Tuesday, August 23, 2016

DON’T JUST DO SOMETHING – STAND THERE! - By Richard Rahn

Climate change projects spend enormous sums with no effect.  They have not only been a waste of money, they have done real harm.
Some trillions of hard-earned taxpayer dollars have been spent to combat global warming over the last three decades. Has the expenditure of all of this money reduced global temperatures from where they would have otherwise been? No, at least not to a measurable degree.
The major governments of the world have undertaken a public policy which to date has cost far more than any benefits. The rebuttal by the advocates of all of this government spending is to say it is nothing more than a down payment on what needs to be done and the benefits will accrue to future generations.
British scientist Valentina Zharkova and her team at Northumbria University in the United Kingdom have produced a new model enabling unprecedentedly accurate predictions of the sun’s solar cycle.
She recently presented her findings in an address to the Royal Astronomical Society, Heartbeat of the Sun from Principal Component Analysis and prediction of solar activity on a millenium timescale.
The model predicts that a coming periodic reduction in the sun’s magnetic radiation will soon lead to major global cooling.
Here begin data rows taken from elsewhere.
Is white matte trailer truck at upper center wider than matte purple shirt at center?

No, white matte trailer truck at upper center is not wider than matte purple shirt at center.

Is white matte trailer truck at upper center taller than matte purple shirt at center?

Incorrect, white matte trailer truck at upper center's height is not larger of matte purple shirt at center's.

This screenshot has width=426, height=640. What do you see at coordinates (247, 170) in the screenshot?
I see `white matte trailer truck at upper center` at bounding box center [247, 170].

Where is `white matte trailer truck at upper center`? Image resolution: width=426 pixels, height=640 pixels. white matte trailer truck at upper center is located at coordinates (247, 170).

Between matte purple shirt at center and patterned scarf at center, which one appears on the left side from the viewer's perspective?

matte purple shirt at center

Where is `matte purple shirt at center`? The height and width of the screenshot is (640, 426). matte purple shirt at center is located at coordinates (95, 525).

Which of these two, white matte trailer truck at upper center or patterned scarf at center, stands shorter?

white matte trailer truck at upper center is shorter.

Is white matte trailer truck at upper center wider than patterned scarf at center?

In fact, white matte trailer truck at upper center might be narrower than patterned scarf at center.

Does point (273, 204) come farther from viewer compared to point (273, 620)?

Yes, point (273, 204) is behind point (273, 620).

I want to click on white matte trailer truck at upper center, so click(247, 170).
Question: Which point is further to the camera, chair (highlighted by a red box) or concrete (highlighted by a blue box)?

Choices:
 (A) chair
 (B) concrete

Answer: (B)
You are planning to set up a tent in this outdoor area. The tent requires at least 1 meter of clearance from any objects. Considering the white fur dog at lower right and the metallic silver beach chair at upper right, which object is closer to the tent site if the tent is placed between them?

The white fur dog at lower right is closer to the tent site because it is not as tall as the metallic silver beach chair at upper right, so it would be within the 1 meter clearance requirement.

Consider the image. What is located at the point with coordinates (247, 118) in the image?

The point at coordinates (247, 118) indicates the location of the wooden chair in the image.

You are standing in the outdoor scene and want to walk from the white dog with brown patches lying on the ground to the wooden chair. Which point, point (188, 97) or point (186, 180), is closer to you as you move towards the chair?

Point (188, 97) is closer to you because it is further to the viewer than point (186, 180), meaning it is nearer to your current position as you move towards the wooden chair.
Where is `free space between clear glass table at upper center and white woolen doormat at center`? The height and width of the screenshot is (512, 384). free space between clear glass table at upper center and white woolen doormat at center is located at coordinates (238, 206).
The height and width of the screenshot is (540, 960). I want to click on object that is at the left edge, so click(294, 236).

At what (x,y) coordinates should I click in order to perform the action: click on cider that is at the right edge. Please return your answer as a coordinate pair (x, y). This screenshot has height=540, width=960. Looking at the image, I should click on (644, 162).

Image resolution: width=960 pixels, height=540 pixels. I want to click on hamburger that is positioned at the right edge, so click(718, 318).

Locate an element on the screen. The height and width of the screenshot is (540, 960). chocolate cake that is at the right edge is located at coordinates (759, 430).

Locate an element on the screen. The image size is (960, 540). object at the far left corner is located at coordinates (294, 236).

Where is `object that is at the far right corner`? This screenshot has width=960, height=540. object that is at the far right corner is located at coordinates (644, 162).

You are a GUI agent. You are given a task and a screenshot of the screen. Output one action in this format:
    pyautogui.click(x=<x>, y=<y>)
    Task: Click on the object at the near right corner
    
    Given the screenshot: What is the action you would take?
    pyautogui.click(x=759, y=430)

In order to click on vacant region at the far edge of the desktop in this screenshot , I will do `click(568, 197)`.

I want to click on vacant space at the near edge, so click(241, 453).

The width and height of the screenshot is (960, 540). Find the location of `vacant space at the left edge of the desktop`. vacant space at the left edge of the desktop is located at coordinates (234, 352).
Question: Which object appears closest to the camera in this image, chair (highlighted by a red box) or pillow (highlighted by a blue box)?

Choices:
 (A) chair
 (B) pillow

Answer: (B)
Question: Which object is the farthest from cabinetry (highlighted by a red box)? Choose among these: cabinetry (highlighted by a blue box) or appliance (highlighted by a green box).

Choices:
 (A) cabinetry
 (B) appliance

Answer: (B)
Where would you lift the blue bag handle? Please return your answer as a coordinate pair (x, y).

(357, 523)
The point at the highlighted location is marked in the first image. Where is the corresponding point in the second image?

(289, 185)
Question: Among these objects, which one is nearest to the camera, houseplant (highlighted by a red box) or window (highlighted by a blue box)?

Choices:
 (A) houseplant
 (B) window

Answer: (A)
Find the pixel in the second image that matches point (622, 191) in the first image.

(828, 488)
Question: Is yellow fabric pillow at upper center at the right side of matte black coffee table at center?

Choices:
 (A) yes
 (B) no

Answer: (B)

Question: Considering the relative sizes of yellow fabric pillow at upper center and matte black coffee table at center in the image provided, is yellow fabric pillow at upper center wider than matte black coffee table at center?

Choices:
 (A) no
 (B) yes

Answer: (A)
For many decades, it has been known that a decrease in sun spot activity is associated with lower temperatures. Ms. Zharkova argues that we will soon enter a new “Maunder Minimum,” which refers to the period from 1645 to 1715 when the sun’s surface ceased producing its heat-releasing magnetic storms. This period coincided with the Little Ice Age — a time of much cooler temperatures and crop failures.
A number of other respected scientists have also argued that changes in solar output are more important than changes in carbon dioxide in regulating the earth’s temperature. During the last couple of weeks, since the release of the Zharkova study, the debate has been quite fierce between those who believe that solar changes trump carbon dioxide and vice versa (see her interview with the Global Warming Policy Forum).
Remember, “climate science” is not a unified field of study like quantum physics, but a combination of many different disciplines from the people who study tree rings, ice cores, atmospheric gases, cloud science or solar output.
One climate scientist, commenting on the debate, observed that mankind might luck out with the heat-trapping effects of carbon dioxide, offsetting the temperature decline coming from the expected solar minimum. It may be that the solar folks are right, or the carbon dioxide folks are right or that neither is right.
What do we know? We know that extreme global warming doomsayers, like Michael Mann (of “hockey stick” fame), were telling world leaders if they did not make massive changes in carbon-dioxide emissions by 2002 — that it would be too late. Despite the fact that it is now “too late,” Mr. Mann and others are still preaching the same old gospel — and I expect they will continue to do so until the government grants and other monies run out.
We do know that those like Al Gore, who told us that Arctic sea ice would be gone by now and that Antarctica ice would be greatly diminished, were wrong (ships still cannot sail the Arctic Ocean and Antarctica ice is now covering a record amount since the measurements were first taken).
We do know that not one of the climate change models predicted the 16-year pause in rising temperatures and all of them overstated the rise in temperature that did occur.
We do know that rise in carbon dioxide to date has been largely beneficial, with the earth getting greener (carbon dioxide is plant fertilizer).
What we also know is the trillions spent on global warming mitigation schemes slowed real economic growth through higher energy prices and taxes worldwide, particularly in Europe and to a lesser extent in America, thus leaving millions more people in poverty, without jobs and economic opportunity.
The beneficiaries of all this spending were the crony capitalists of the ruling class, including all of the researchers who have been funded to “prove” global warming is a massive immediate threat, caused by humans, and that humans have the tools at hand to stop it.
If your research happens to show something else, you are immediately attacked, not in a calm, objective manner, but in a rather vicious manner, as Professor Zharkova has found in the last couple of weeks. The scientific and political establishment has a vested interest in silencing the sun output theorists, because if they are right, many others’ funding and pride are at risk.
What is clear is that much is still unknown — let alone how to stop the newly labeled “climate change.” From the end of the Little Ice Age around 1850, temperatures and sea levels have been gradually rising, and mankind has been dealing with it quite well through adaptation.
Old structures and piers are replaced as they wear out with stronger and higher structures. Air conditioning is invented. And all of this happens almost automatically without anyone noticing.
The Germans and others are giving up their “renewables” and moving back to coal because of cost. They would have been better off doing nothing to “stop climate change.” Until mankind knows far more than now, the safest and best course of action is to do nothing — other than, as always, adapt.
 Richard W. Rahn is chairman of Improbable Success Productions.